Pirelli123 · 17/04/2017 19:31

WWYD1 it wasn't a pretence. I've always had a problem with forgiveness and all its connotations but Shirley Glass explained it well and I thought ok why not give it a go. I was surprised at the result. I felt less bothered about the whole thing. Since then, I've realised that actually I do still think his behaviour was unforgivable, and that I still don't believe in the concept, not in this instance anyway.
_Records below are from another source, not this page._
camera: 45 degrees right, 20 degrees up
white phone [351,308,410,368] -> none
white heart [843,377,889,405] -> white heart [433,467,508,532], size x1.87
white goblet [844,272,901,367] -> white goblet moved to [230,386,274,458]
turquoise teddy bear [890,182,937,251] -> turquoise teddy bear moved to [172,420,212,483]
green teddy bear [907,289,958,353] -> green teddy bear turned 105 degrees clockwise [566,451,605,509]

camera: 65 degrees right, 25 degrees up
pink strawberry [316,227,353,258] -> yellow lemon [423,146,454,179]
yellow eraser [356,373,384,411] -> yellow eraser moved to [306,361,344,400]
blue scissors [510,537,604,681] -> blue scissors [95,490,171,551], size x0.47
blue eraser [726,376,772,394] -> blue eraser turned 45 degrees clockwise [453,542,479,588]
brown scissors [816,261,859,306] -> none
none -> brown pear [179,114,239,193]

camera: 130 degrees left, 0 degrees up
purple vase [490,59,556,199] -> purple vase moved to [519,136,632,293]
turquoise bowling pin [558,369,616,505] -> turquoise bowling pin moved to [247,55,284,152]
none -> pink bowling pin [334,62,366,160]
But...it moved things on for me (perhaps coincidentally) and that's a positive.

Pirelli123 · 17/04/2017 19:32

I agree with SleepingTiger's viewpoint as well.
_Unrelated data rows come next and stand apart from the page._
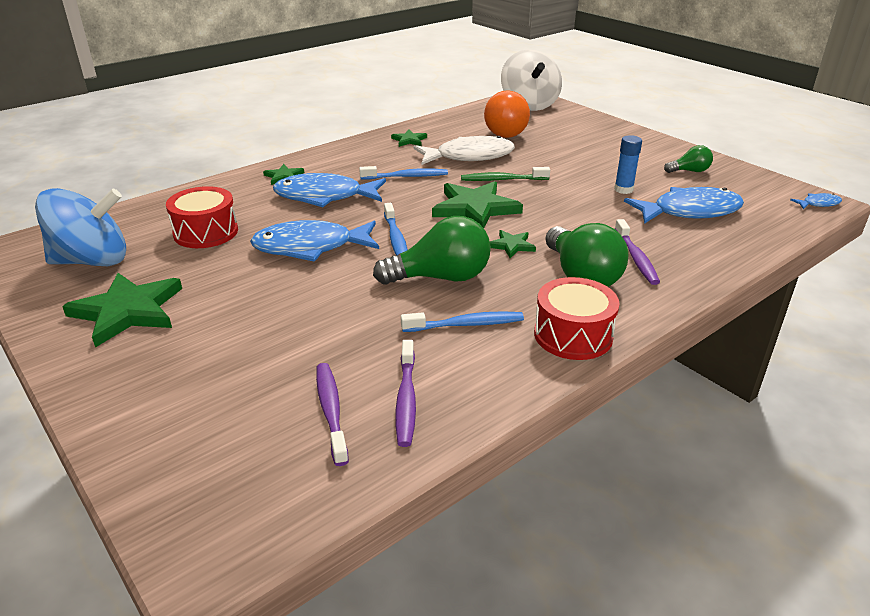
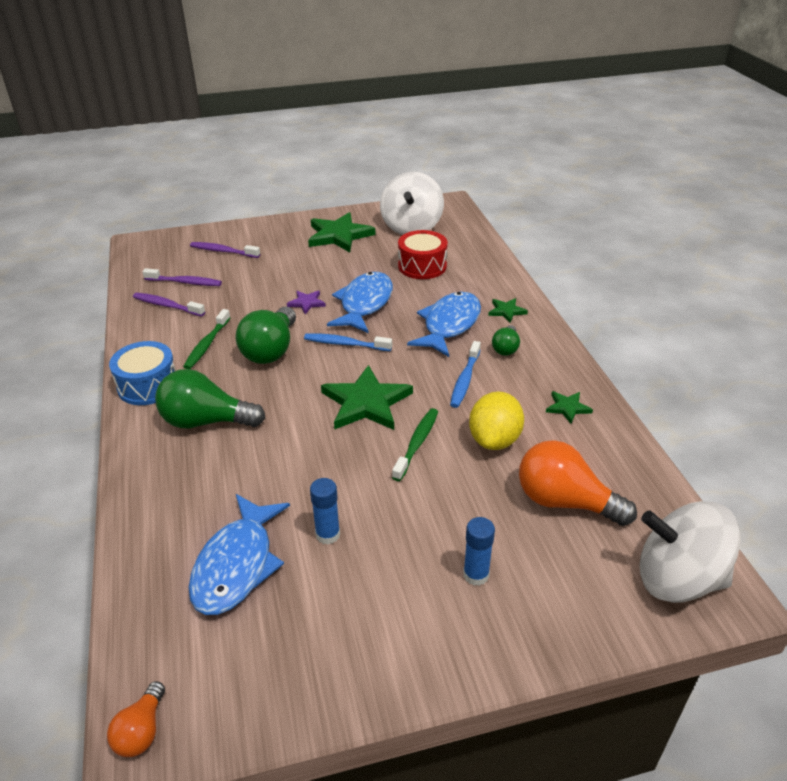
camera: 115 degrees right, 5 degrees up
blue spinning top [35,188,126,266] -> white spinning top [380,172,444,235]
blue toothbrush [401,311,524,332] -> green toothbrush [183,309,231,369]
white fish [413,136,515,165] -> yellow lemon [469,392,524,450]
green star [490,230,536,258] -> none
red drum [534,277,620,360] -> blue drum [109,341,176,405]
purple toothbrush [615,219,660,285] -> purple toothbrush moved to [190,242,260,258]
green light bulb [664,145,713,173] -> green light bulb moved to [492,325,520,356]
blue fish [790,193,842,209] -> orange light bulb [107,681,165,757]
none -> purple star [287,291,326,314]
none -> blue glue stick [463,517,495,586]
aibu1983 · 19/04/2017 15:25

13 years ago for me since i discovered an emotional affair, i ended the relationship 2 years ago after years of hurt (he did it more than once), i am in a new relationship and parts of my worry has seeped into this one. i trust my DP in the now but worry for the future... what if he meets someone he clicks with and wants them more than me.

i was such a trusting person before and it would never enter my head that my ex would betray me. I hate that he has introduced this to me.

I am so envious of people whos mind doesnt think in the way mine does if that makes sense.

yetmorecrap · 19/04/2017 16:16

Aibu, its interesting you said that. Its one of the reasons so far I havent left. I am conscious what my counsellor said, leaving doesnt always mean the hurt/anger leaves with you, that goes with you, and like you I am conscious that if I did want another relationship again the temptation to want to "snoop" may stay with me, simply because I got shat on by the very, very last person I would ever have expected it of. If you met us you would probably think "I" was the more likely person to have some kind of fling. In my case it was a long time ago too, (11 years) never confessed and I only found by chance the full extent a few months ago. I was extremely trusting too and was made a mug of.

janaus · 19/04/2017 17:16

I am where you are, at about 18 months on.
I write my thoughts down. It's an emotional roller coaster.
Get over it, he says. I wish I could.

yetmorecrap · 19/04/2017 18:18

It's all very well the guilty party saying get over it!! Maybe they would like to walk a mile in our shoes

rosabug · 19/04/2017 18:47

I think if a partner of mine ever said "get over it" I would walk. It's unacceptable.